Food inflation dipped from 1.6 per cent in December to 1.5 per cent last month as the prices of non-cooked food and restaurant meals rose at a more moderate pace.
The cost of electricity and gas also plunged more sharply by 9.7 per cent, compared with the 6.7 per cent drop in December, due to a steeper fall in electricity prices as the electricity tariff was revised downwards.
MAS and MTI reiterated that in the quarters ahead, external inflation is likely to pick up amid the recovery in global oil prices.
Brent crude oil prices have risen further since the fourth quarter of last year, supported by output cuts among Opec+ members.
"At the same time, continuing negative output gaps in Singapore's major trading partners should cap the extent of the increase in underlying global inflation. On the domestic front, cost pressures are expected to stay low, as wage growth and commercial rents are likely to remain subdued," said MAS and MTI.
Core inflation is forecast to turn mildly positive this year, as the projected rise in oil prices from a year ago leads to a pick-up in electricity and gas tariffs, and the disinflationary effects of government subsidies introduced last year fade.
Some components of domestic services inflation could also gradually increase in line with economic recovery, said MAS and MTI.
"Meanwhile, accommodation costs have stabilised, with housing rents in some areas registering increases. In addition, private transport costs have risen on the back of firm demand for cars and higher petrol costs," they said.
MAS and MTI maintained their inflation forecasts for this year. Core inflation is expected to average from 0 per cent to 1 per cent this year, while overall inflation is projected to be between minus 0.5 per cent and 0.5 per cent, according to official forecasts.
Both core and overall inflation averaged minus 0.2 per cent last year.
Ms Selena Ling, head of treasury research and strategy at OCBC Bank, expects there will be "further upside pressure" for overall inflation for the rest of this year.
Core inflation is also likely to turn "modestly positive" by March, according to the bank's model, amid the rise in crude oil prices from a year ago and the fading of disinflationary pressures from government subsidies introduced last year, she added.

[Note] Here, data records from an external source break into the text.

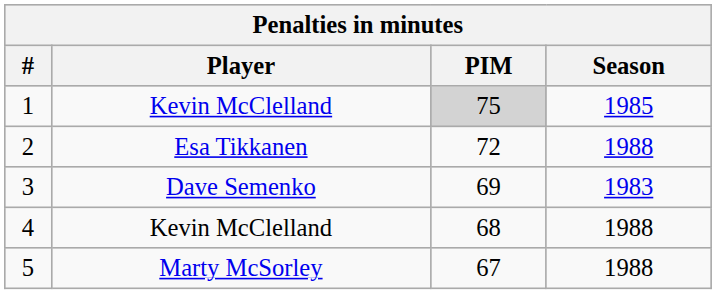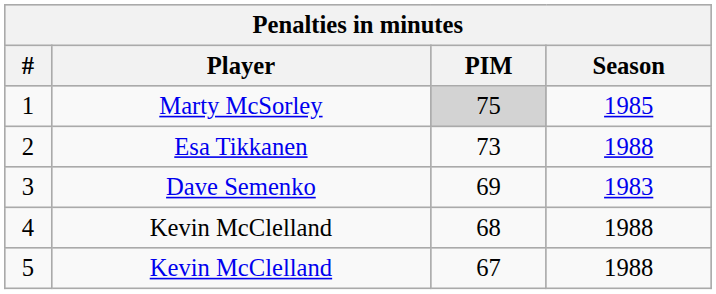1 | Player: Kevin McClelland -> Marty McSorley
2 | PIM: 72 -> 73
5 | Player: Marty McSorley -> Kevin McClelland
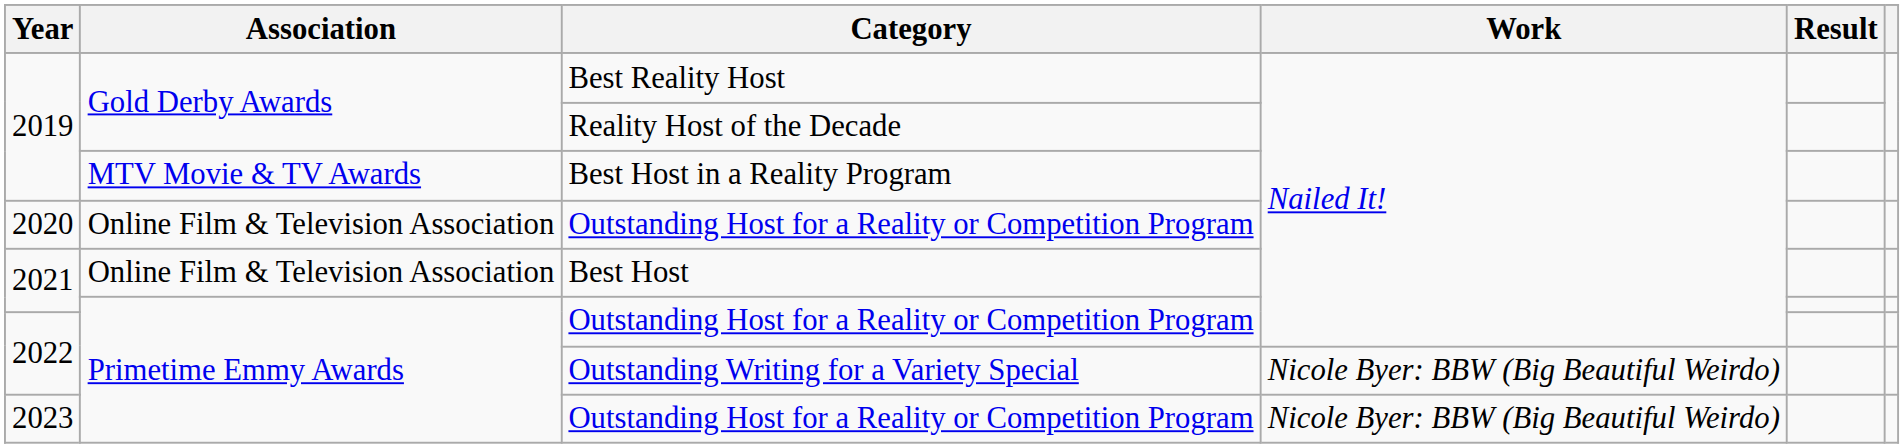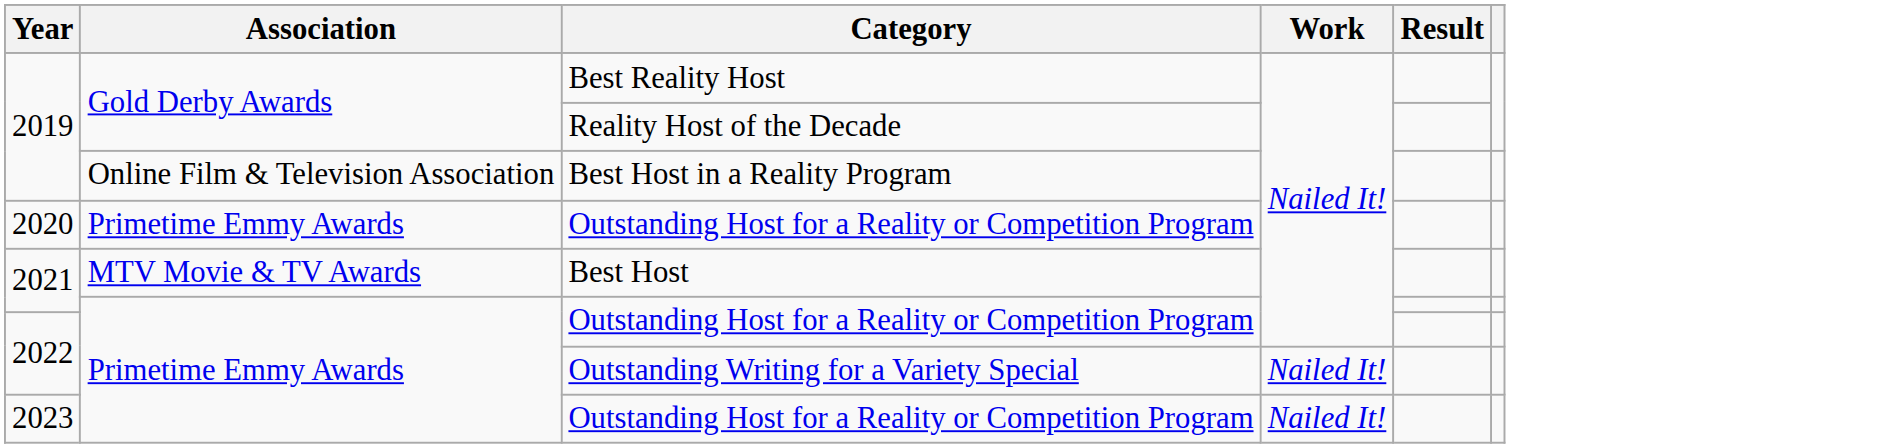Best Host in a Reality Program | Association: MTV Movie & TV Awards -> Online Film & Television Association
2020 / Outstanding Host for a Reality or Competition Program | Association: Online Film & Television Association -> Primetime Emmy Awards
Best Host | Association: Online Film & Television Association -> MTV Movie & TV Awards
Outstanding Writing for a Variety Special | Work: Nicole Byer: BBW (Big Beautiful Weirdo) -> Nailed It!
2023 / Outstanding Host for a Reality or Competition Program | Work: Nicole Byer: BBW (Big Beautiful Weirdo) -> Nailed It!
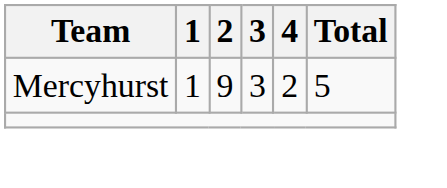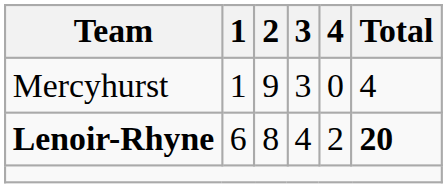Mercyhurst | 4: 2 -> 0
Mercyhurst | Total: 5 -> 4
+ row: Lenoir-Rhyne | 6 | 8 | 4 | 2 | 20
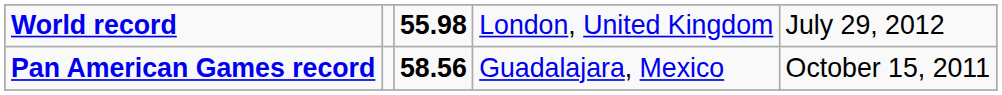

She added that domestic price pressures are likely to stay muted despite the gradual economic recovery. This comes amid the soft labour market conditions and commercial property market, with the retail sector still subdued and many workers working from home.
The bank expects core inflation to be 0.5 per cent and overall inflation to come in at 0.7 per cent this year, assuming oil prices stay around $55 per barrel. "If oil prices average $60 per barrel for the rest of this year, then headline CPI (consumer price index) could rise closer to the 1 per cent year-on-year handle," said Ms Ling.
Likewise, UOB economist Barnabas Gan said the rebound in commodity prices, including Brent crude oil prices, could add to rising inflation risk.
However, he cautioned: "Still, the uncertainties surrounding Covid-19 and the negative impact it has on economic growth could mitigate price pressures. Renewed Covid-19 infections across Singapore's key trading partners may continue to cap import price pressures and inject headwinds to overall external inflation.
"On the domestic front, the continued slack in Singapore's labour market will likely cap wage pressures as well."
The bank expects both headline and core inflation to come in at 0.5 per cent this year.